◆ Alıntı ◆
_ _ _ _ _ _ _
Kadını kurtarmak...

Hep eğlenecek değiliz ya; biraz da bilgilenelim... Hemen özetleyeyim;
“Huzurun Kaynağı Aile” diye bir kitap... Mehmet Oruç’un “Arı Sanat” yayınevinden çıkan eseri... İçinde “Kadın ve Ailenin Önemi”, “Evlilik ve Aile Hayatı” ile “Çocuk Eğitimi” konularında süper bilgiler var...

Köşenin tarzına uysaydı başka konuyu alırdım ama “Kadını ‘kurtarıcı’dan kurtarmak” başlıklı bölümü, 550 sayfa içinde buraya en iyi gidecek yazısı...

...

Her yıl, kadını esaretten (!) kurtarmak için “Dünya Kadın Hakları Günü” tertip edilir... Nutuklar atılır, demeçler verilir... Düşünüyorum; dünyada çok şey istismar ediliyor, fakat kadınlar kadar istismar edilen başka hiçbir varlık yok...

İşin garibi “kurtaralım” denildikçe daha batırılıyor kadın... Onlar da ne yapacaklarını şaşırdılar; sersem tavuğa döndü zavallılar... Gelen vuruyor giden vuruyor... Meşhur düşünür gibi, az da olsa aklı başına gelen kadınlar artık, “Gölge etmeyin başka ihsan istemiyoruz” demeye başladılar...

...

Kadın hakları istismarcıları, bir taşla iki kuş değil, bir sürü kuş vurma peşindeler... Kadın hakların öne sürüp, ceplerini dolduranlar, cinsel yönünden faydalananlar, toplumun örfüne, dinine bu vesile ile saldıranlar... Daha neler neler... İşin bir enteresan yönü de, kadına bir şey soran yok... Senin derdin, sıkıntın nedir, sana nasıl yardımcı olabiliriz?... Niye böyle?... Çünkü samimi değildim... Niyetleri başka...
_ _ _ _ _ _ _
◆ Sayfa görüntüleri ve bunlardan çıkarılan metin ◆

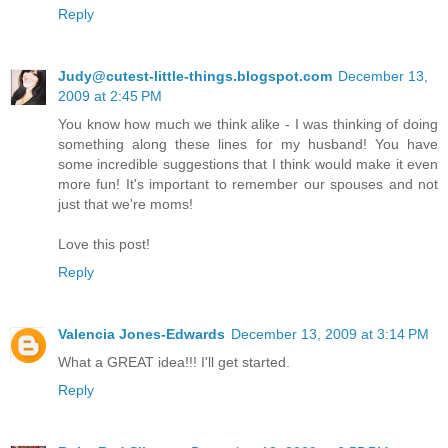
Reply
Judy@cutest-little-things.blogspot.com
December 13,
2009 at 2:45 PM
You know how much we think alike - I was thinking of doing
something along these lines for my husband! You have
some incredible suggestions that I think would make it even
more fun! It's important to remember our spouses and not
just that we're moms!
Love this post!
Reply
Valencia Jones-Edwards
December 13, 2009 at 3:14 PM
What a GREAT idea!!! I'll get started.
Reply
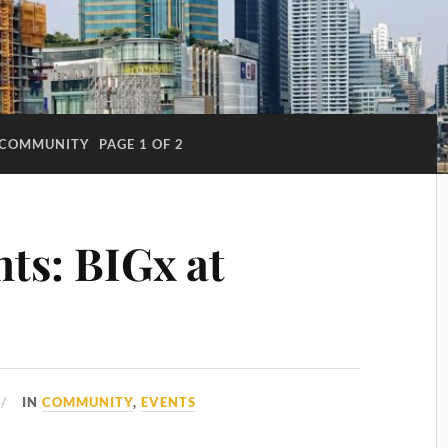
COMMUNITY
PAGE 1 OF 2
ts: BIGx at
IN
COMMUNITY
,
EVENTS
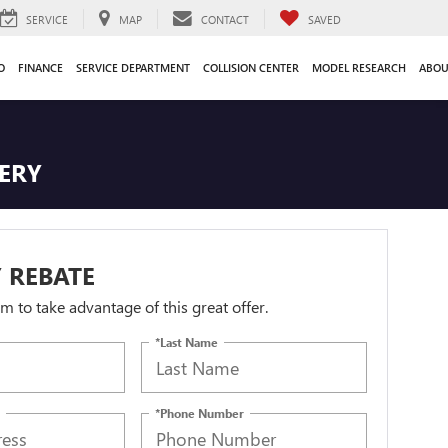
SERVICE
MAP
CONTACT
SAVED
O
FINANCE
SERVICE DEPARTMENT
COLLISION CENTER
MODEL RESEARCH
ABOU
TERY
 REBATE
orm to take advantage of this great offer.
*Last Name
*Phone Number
_ _ _ _ _ _ _
◆ Görev listesi ◆
- A) Alıntıya göre şu soruların yanıtı nedir?
(i) Özetlenen kitabın adı ne ve hangi yayınevinden çıkmış?
(ii) Kitap kaç sayfa?
(iii) Aklı başına gelen kadınlar ne demeye başlamış?
- B) Kayıtlardaki bütün satırları hiçbir değişiklik yapmadan yeniden yazar mısınız? Görselleri yanıtın dışında bırakın.
Alıntı ile kayıtlar birbirinden bağımsızdır.

◆ Görev yanıtları ◆
- A)
(i) "Huzurun Kaynağı Aile"; "Arı Sanat" yayınevi.
(ii) 550 sayfa.
(iii) "Gölge etmeyin başka ihsan istemiyoruz."

- B)
Reply
Judy@cutest-little-things.blogspot.com
December 13,
2009 at 2:45 PM
You know how much we think alike - I was thinking of doing
something along these lines for my husband! You have
some incredible suggestions that I think would make it even
more fun! It's important to remember our spouses and not
just that we're moms!
Love this post!
Reply
Valencia Jones-Edwards
December 13, 2009 at 3:14 PM
What a GREAT idea!!! I'll get started.
Reply
COMMUNITY
PAGE 1 OF 2
ts: BIGx at
IN
COMMUNITY
,
EVENTS
SERVICE
MAP
CONTACT
SAVED
O
FINANCE
SERVICE DEPARTMENT
COLLISION CENTER
MODEL RESEARCH
ABOU
TERY
 REBATE
orm to take advantage of this great offer.
*Last Name
*Phone Number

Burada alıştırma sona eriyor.